Malheureusement, la réforme du RPC est elle-même fort timide. Ne pourrait-on faire mieux sans tout chambouler? Ce serait possible en réformant l'ensemble du système, pas seulement le RRQ et le RPC. Je vous présente onze propositions qui modifieraient les quatre blocs du système.


Les modifications visent à garantir aux personnes gagnant moins que le salaire industriel moyen (SIM) des revenus de retraite correspondant à 70 % de leurs revenus de travail. Au Canada, environ 70 % des travailleurs gagnent moins que le SIM; au Québec, c'est plus près de 75 %.

Balises de mes propositions

Le rôle essentiel du système de retraite est de remplacer les revenus de travail par des revenus de pensions équivalents. Un petit salaire est remplacé par une petite pension; un gros salaire, par une grosse pension.

Les modifications que je propose visent les salariés et les autonomes dont les revenus de travail sont inférieurs à 54 900 $, le maximum des gains admissibles (MGA) au RRQ en 2016.

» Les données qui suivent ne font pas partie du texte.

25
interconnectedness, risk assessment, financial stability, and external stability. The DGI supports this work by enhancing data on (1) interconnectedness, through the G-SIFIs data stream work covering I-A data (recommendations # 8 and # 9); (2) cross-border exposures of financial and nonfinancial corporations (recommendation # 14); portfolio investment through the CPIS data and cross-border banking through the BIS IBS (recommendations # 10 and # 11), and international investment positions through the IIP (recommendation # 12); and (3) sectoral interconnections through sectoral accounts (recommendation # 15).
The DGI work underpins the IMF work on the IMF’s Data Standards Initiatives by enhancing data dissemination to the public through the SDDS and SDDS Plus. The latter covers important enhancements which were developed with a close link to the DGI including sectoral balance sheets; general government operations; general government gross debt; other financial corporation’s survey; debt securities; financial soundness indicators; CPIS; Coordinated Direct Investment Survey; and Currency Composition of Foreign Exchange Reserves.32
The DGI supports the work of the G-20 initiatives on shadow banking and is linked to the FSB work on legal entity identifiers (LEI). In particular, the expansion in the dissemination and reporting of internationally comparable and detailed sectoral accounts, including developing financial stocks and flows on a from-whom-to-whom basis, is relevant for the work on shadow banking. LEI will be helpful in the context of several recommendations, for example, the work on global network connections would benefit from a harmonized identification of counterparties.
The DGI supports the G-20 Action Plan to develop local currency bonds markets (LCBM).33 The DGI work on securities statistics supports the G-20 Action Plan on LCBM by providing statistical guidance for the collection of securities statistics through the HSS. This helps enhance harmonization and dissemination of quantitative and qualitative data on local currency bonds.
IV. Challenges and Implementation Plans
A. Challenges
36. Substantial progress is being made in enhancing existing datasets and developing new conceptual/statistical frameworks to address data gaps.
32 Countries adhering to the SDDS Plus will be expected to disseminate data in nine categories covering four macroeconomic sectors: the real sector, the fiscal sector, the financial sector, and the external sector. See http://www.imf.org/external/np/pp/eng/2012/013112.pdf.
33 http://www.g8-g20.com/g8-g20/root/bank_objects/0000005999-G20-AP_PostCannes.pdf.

Le MGA correspond à peu près au SIM. Par conséquent, tous ceux qui gagnent moins – à peu près 3 travailleurs sur 4 – seraient convenablement protégés.

Les modifications pourraient s'appliquer aussi au RPC, l'équivalent du RRQ pour le reste du Canada. Généralement, je ne parlerai que du RRQ pour alléger le texte.

Ceux qui gagnent moins que 29 646 $ (54 % du MGA) ne seront jamais riches, mais leur faible pouvoir d'achat est protégé – souvent amélioré – à 65 ans avec le système actuel.

Si mes propositions étaient appliquées, ceux qui gagnent entre 29 646 $ et 54 900 $ ne pourraient plus recourir au SRG payé par le fédéral, mais leurs revenus de retraite correspondraient à environ 70 % de leurs revenus de travail. Ceux au-dessus de 54 900 $ seraient protégés comme s'ils gagnaient ce montant.

Modifications au programme de la sécurité de la vieillesse

La classe moyenne sera éventuellement privée de la PSV si rien ne change. Présentement, la PSV remplace 13 % de la moyenne du maximum des gains admissibles (MMGA) du RRQ. Dans 50 ans, elle ne remplacera plus que 8 % et dans 100 ans, presque plus rien.

La MMGA sert à calculer la rente de retraite payable par le RRQ. On devrait l'utiliser aussi pour stabiliser la PSV.

Première proposition

Je propose d'augmenter la PSV pour qu'elle remplace 15 % de la MMGA, et qu'elle soit ajustée chaque année en conséquence.

La PSV passerait de 578,53 $ à 655,50 $ (7 866 $ par année).

La rente maximale du RRQ correspondant à 25 % de la MMGA, nous aurions toujours un total de 40 %. Une fois en paiement, la PSV serait seulement indexée au coût de la vie, comme c'est le cas au RRQ.

Deuxième proposition

Je propose de fixer chaque année le seuil minimal de récupération de la PSV à 1,4 fois la MMGA.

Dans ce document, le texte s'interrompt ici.